Aunque había sido fallido el intento de ingresar a las filas de la Fuerza Aérea, decidí no retornar a la miseria del campo.
Me aterraban las imágenes de la ropa harapienta, las manos callosas, la soledad entre las montañas y, sobre todo, el destino de un futuro sombrío.
Para sobrevivir en la capital un amigo de mi tío me ofreció atenderle por las noches un viejo burdel al fondo de la barriada de Maquiteria.
Le di vueltas a la cabeza pero el estómago me hizo entender que no había opción.
Yo llevaba la cuenta del negocio y supervisaba la entrada y salida de las cuatro mujeres que servían a los parroquianos.

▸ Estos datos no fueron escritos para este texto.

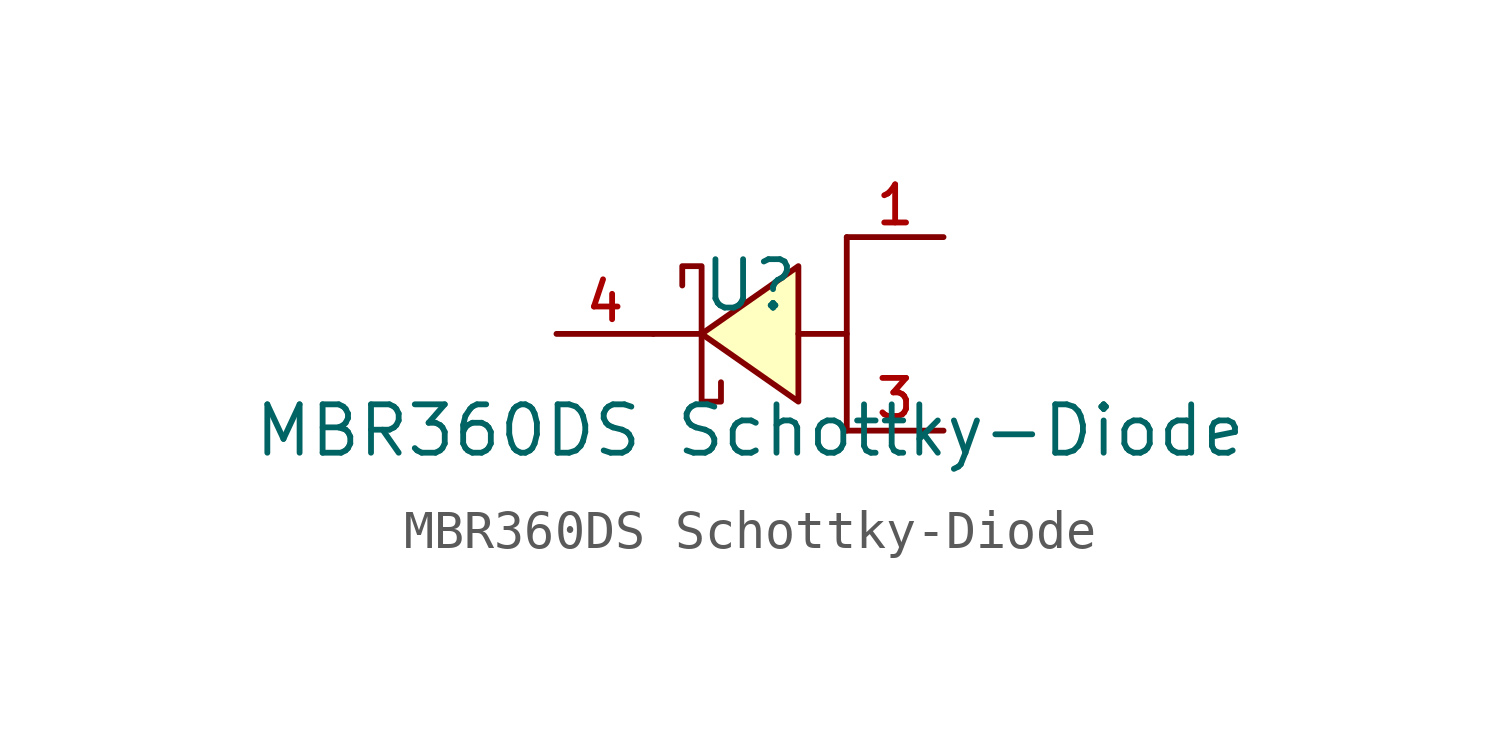
<source format=kicad_sym>
(kicad_symbol_lib
  (version 20231120)
  (generator "kicad_symbol_editor")
  (generator_version "8.0")
  (symbol "MBR360DS Schottky-Diode"
    (pin_names hide)
    (property "Reference" "U"
      (at 0 1.27 0)
      (effects (font (size 1.27 1.27))))
    (property "Value" "MBR360DS Schottky-Diode"
      (at 0 -2.54 0)
      (effects (font (size 1.27 1.27))))
    (symbol "MBR360DS Schottky-Diode_0_1"
      (polyline (pts (xy -1.27 0) (xy -2.54 0)) (stroke (width 0) (type default)) (fill (type none)))
      (polyline (pts (xy 2.54 0) (xy 2.54 -2.54)) (stroke (width 0) (type default)) (fill (type none)))
      (polyline (pts (xy 2.54 2.54) (xy 2.54 0) (xy 1.27 0)) (stroke (width 0) (type default)) (fill (type none)))
      (polyline (pts (xy 1.27 1.778) (xy -1.27 0) (xy 1.27 -1.778) (xy 1.27 1.778)) (stroke (width 0) (type default)) (fill (type background)))
      (polyline (pts (xy -1.778 1.27) (xy -1.778 1.778) (xy -1.27 1.778) (xy -1.27 -1.778) (xy -0.762 -1.778) (xy -0.762 -1.27)) (stroke (width 0) (type default)) (fill (type none)))
      (pin unspecified line (at 5.08 2.54 180) (length 2.54) (name "A" (effects (font (size 1 1)))) (number "1" (effects (font (size 1 1)))))
      (pin unspecified line (at 5.08 -2.54 180) (length 2.54) (name "A" (effects (font (size 1 1)))) (number "3" (effects (font (size 1 1)))))
      (pin unspecified line (at -5.08 0 0) (length 2.54) (name "K" (effects (font (size 1 1)))) (number "4" (effects (font (size 1 1))))))))
</source>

De vez en cuando tenía que desatornillar la vellonera cuando un repetido disco se atascaba.
Una noche entró al negocio un oficial de la Marina de Guerra. En el último rincón del establecimiento se sentó con una de las mujeres. Sonia era una mulata corpulenta, con el pelo a la cintura y los ojos de serpiente. Me di cuenta que se conocían desde hacía mucho.
A la una de la madrugada vi que el oficial, de pronto, se paró de la mesa y sacó del costado izquierdo un arma. Espantado por el resplandor de la pistola los clientes vaciaron el salón.
Quince minutos después llegó una patrulla de la Policía.
El oficial alegó que alguien había tomado su billetera.
“¡Súbase ahí!”, me ordenó el sargento de la Policía.
En medio de un apagón de la ciudad, a las dos de la madrugada llegamos al cuartel.
“¡Enciérrelo!”, le dijo al centinela.
Era un cuarto extremadamente reducido. En un rincón había un hueco desde donde salía un nauseabundo hedor a orines y heces fecales.
Allí, espantado, solo pensaba qué pasaría conmigo.